[Exercise instructions]: Copy every line from the material below that holds "Dönem".

- Opening Delimiter -

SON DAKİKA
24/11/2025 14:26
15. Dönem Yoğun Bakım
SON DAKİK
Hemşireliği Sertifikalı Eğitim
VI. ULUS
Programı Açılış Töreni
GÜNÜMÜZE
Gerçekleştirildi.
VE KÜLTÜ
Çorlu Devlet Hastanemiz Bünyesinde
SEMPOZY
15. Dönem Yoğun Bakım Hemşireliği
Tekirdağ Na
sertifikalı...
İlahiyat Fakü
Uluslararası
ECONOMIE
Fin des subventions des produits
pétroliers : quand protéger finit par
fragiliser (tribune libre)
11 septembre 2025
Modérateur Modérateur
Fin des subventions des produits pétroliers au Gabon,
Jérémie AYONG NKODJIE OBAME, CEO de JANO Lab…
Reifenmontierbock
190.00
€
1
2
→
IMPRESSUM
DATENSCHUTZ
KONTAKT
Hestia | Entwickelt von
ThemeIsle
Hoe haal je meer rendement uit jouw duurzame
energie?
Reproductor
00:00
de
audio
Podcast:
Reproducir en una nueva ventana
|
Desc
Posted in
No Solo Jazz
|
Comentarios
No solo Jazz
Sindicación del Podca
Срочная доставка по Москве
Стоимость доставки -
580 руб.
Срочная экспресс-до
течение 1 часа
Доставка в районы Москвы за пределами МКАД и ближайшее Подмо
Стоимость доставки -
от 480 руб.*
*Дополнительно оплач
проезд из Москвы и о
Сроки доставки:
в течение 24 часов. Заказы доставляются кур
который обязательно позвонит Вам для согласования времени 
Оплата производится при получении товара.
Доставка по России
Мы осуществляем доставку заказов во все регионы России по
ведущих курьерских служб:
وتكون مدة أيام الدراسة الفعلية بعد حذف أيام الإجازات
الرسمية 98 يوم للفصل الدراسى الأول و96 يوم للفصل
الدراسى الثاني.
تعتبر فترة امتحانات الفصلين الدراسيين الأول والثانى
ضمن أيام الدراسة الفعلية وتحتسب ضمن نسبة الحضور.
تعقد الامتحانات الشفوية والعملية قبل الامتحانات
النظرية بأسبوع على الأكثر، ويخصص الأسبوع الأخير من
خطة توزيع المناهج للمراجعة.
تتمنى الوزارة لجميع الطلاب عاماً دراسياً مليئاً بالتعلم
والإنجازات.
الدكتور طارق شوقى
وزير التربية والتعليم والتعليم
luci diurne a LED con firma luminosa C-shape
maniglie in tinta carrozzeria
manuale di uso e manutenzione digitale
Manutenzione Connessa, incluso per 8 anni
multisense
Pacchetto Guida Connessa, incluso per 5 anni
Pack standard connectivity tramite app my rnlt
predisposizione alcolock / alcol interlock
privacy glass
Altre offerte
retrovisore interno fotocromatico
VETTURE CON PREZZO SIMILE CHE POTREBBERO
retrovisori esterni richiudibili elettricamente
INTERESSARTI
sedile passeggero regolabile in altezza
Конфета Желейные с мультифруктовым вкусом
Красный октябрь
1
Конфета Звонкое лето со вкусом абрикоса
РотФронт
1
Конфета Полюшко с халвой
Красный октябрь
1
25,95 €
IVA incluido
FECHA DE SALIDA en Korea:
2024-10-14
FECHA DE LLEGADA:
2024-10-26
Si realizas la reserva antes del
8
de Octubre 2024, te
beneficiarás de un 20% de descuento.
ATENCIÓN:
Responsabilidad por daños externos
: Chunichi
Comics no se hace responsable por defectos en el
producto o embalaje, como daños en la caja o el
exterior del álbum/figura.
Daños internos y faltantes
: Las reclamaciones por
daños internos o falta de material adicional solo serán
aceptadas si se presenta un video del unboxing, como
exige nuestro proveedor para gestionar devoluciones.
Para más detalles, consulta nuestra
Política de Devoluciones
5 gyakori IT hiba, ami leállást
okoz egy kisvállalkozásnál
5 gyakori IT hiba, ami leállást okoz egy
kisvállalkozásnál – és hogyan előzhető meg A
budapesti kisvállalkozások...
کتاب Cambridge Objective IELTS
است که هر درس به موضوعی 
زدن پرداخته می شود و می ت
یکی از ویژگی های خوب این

- Closing Delimiter -

[Task solution]:
15. Dönem Yoğun Bakım
15. Dönem Yoğun Bakım Hemşireliği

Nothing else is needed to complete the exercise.